What are the essential prerequisites for setting up a Live View AI browser agent with Amazon Bedrock AgentCore?

To set up a Live View AI browser agent, several prerequisites are necessary. Developers need Node.js version 20 or later for the server-side logic and React for the client-side application. An AWS account in a supported region is required, along with AWS credentials that have the necessary Amazon Bedrock AgentCore Browser permissions. It's crucial to follow the principle of least privilege for IAM permissions and use temporary credentials (e.g., from AWS IAM Identity Center or STS) rather than long-lived access keys for enhanced security. Additionally, the Amazon Bedrock AgentCore TypeScript SDK (`bedrock-agentcore`) and potentially the AWS SDK for JavaScript (`@aws-sdk/client-bedrock-runtime`) if using Bedrock models, must be installed in your project.

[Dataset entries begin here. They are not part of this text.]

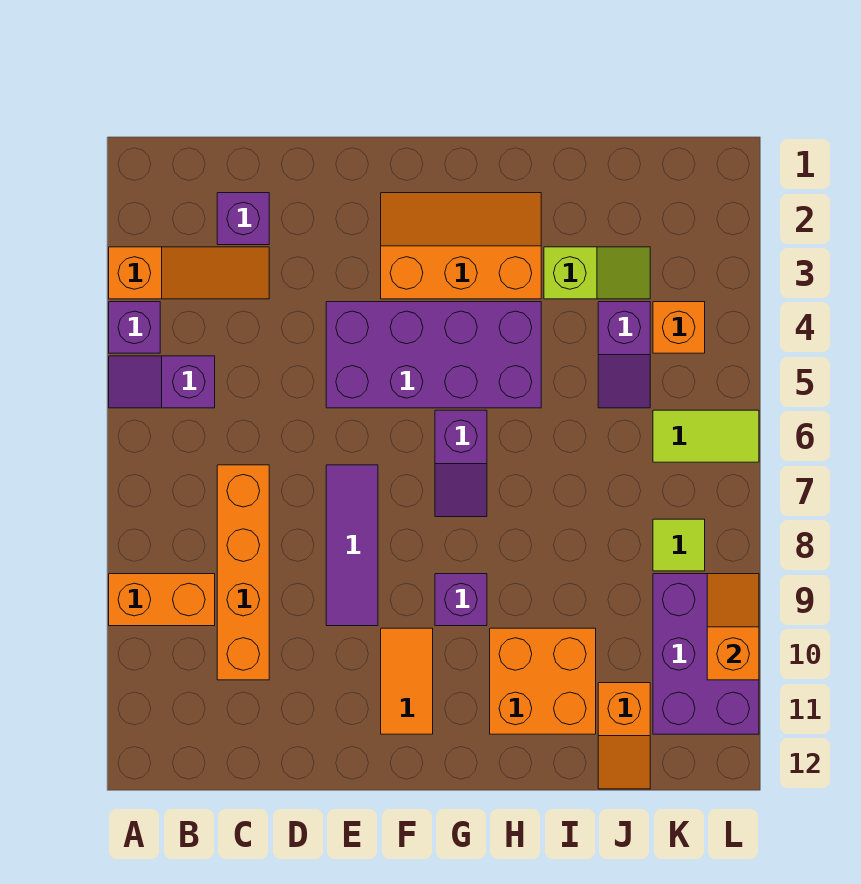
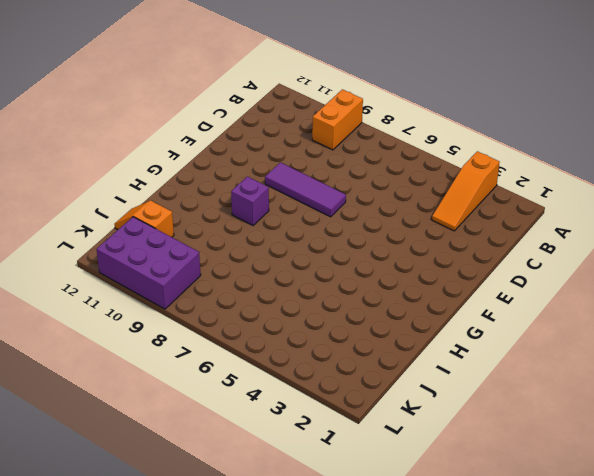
none -> purple 1x1 brick [109,302,160,353]
none -> purple 1x2 slope [109,356,215,408]
none -> purple 1x1 brick [217,193,269,245]

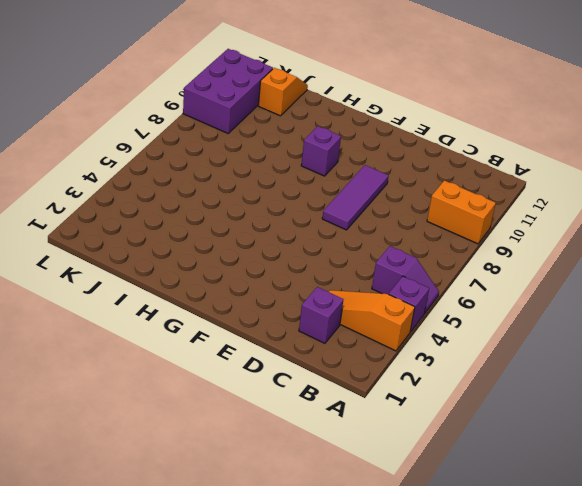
none -> orange 1x4 brick [217,465,269,680]
none -> purple 2x4 brick [326,302,541,408]
none -> orange 2x3 slope [381,193,541,299]

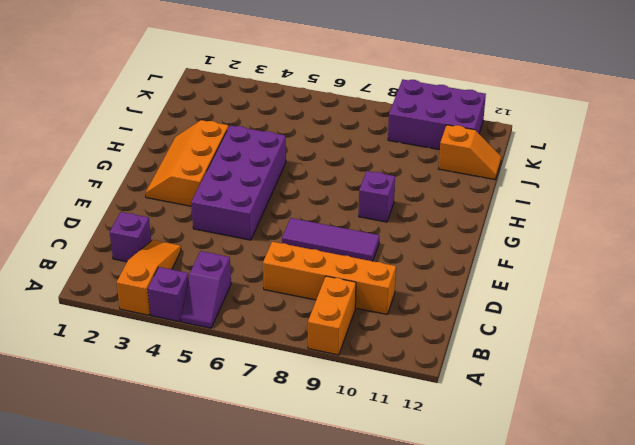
none -> orange 1x2 tile [381,628,433,734]
none -> purple 1x2 slope [435,410,487,517]
none -> orange 2x2 brick [490,628,596,734]

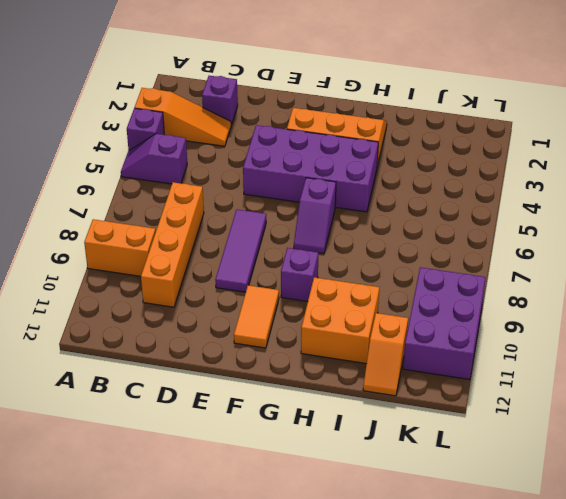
none -> lime 1x2 slope [544,247,650,299]
none -> purple 1x2 slope [598,302,650,408]
none -> orange 1x1 brick [653,302,705,353]

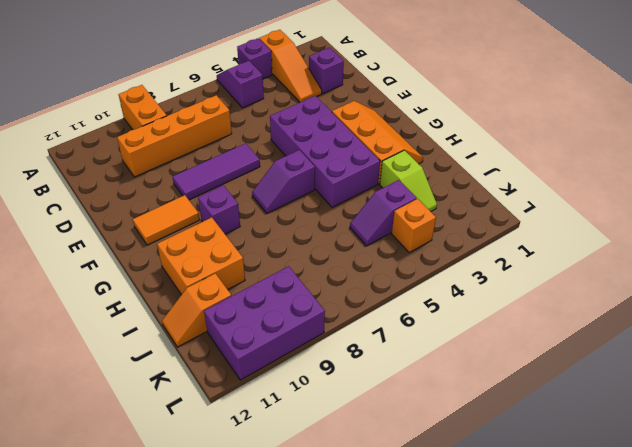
none -> lime 1x2 tile [653,410,759,462]
none -> lime 1x1 tile [653,519,705,571]
none -> orange 1x2 slope [707,574,759,680]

How does the DCV protocol facilitate real-time, low-latency video streaming for Live View?

The Amazon DCV (NICE DCV) protocol is instrumental in providing real-time, low-latency video streaming for the BrowserLiveView component. DCV is a high-performance remote display protocol designed to deliver a rich user experience over varying network conditions. In the context of AgentCore, it efficiently encodes and transmits the visual output of the isolated cloud browser session directly to the user's React application via a WebSocket connection. By optimizing data compression and transmission, DCV ensures that the visual feed of the AI agent's actions appears smooth and responsive, minimizing lag and enabling users to observe the agent's behavior as if it were happening locally on their machine, without the need for complex streaming infrastructure setup by the developer.